On the ground, economic engines continue to fire. Employers added 242,000 jobs to payrolls in February, and the unemployment rate held steady at 4.9 percent — roughly the level that most Fed officials see as the threshold for full employment. Wage pressures also appeared to gather early in the year, though sustained wage growth remains out of reach. 

At the same time, core inflation inched closer to the 2 percent benchmark the Fed has deemed healthy. The prices of goods excluding food and energy rose 1.7 percent in the 12 months ended January. 

“A credible argument can be made for the FOMC to proceed with the ‘flight path’ it had previously outlined,” wrote analysts at Goldman Sachs, noting that the Fed was “within striking distance of its dual mandate” of full employment and moderate inflation. 

Considering the economic fundamentals, a “sigh of relief might be heard at the March FOMC meeting,” Bank of America analysts wrote Tuesday.
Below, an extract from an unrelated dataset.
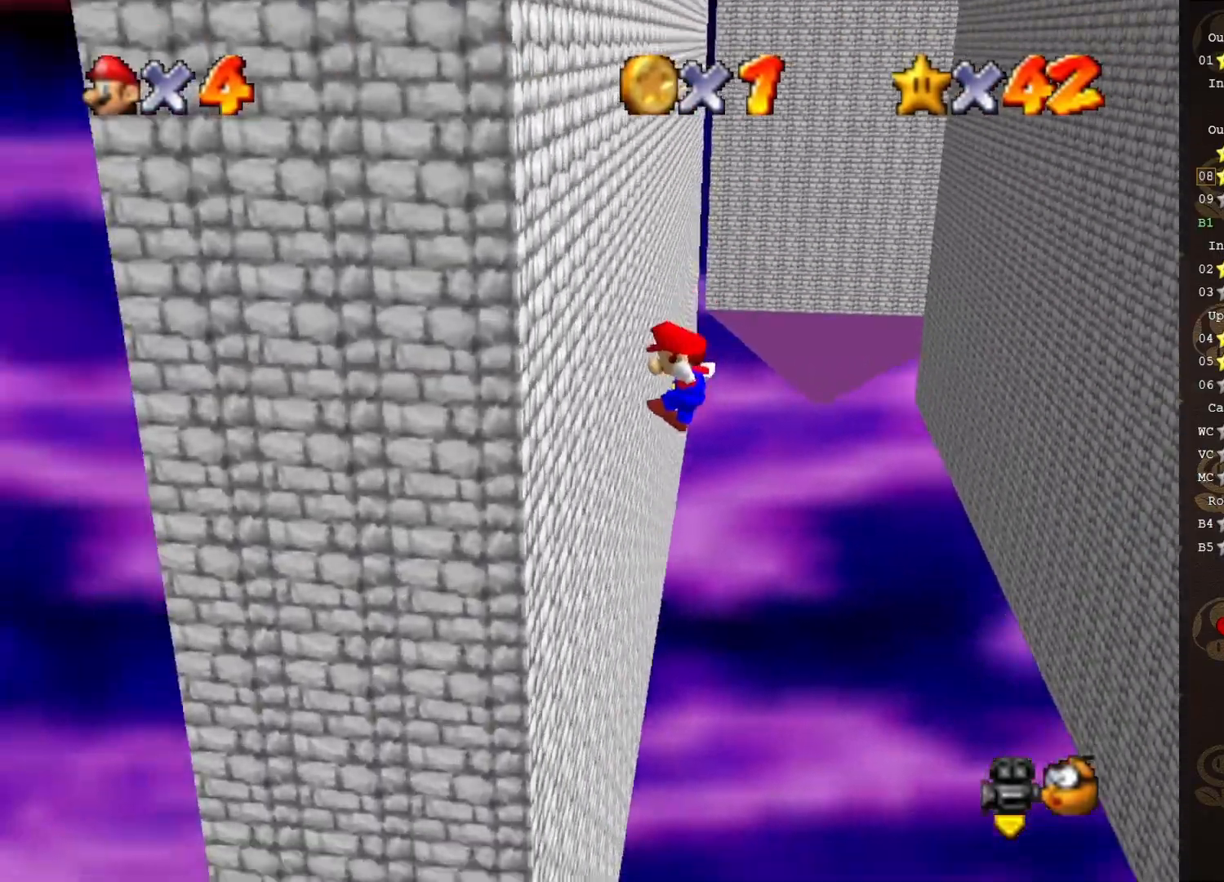
{"buttons": ["A"], "left_stick": "right", "events": [[100, "A", "down"], [117, "left_stick", "right"]]}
Like Deutsche Bank, Bank of America expects three rate hikes this year, one shy of the four increases Fed officials had projected in December. 

With Wednesday's announcement, the Fed will also release summaries of Fed officials' rate expectations known as dot plots, a chart that plots where individual Fed members expect interest rates to be over the near and long-term. Futures based on expectations of benchmark interest rates currently imply almost no chance of a rate increase in March and only one hike by the end of the year. A significant change in that outlook could move the market Wednesday.

The Fed officials’ outlook could be complicated by the decision last week of the European Central Bank to move in the opposite direction, plunging interest rates even further below 0 percent. But the ECB's move could also bring relief to Fed officials concerned about the health of the global economy, Deutsche Bank said. 

“Further accommodation from the ECB and greater clarity on near-term fiscal and monetary policy in China over the last several weeks should also alleviate some fears about growth overseas,” Deutsche Bank wrote in a note.

The Fed is scheduled to announce its rate decision and release economic projections at 2 p.m. EDT, followed by a press conference by Yellen at 2:30 p.m. EDT.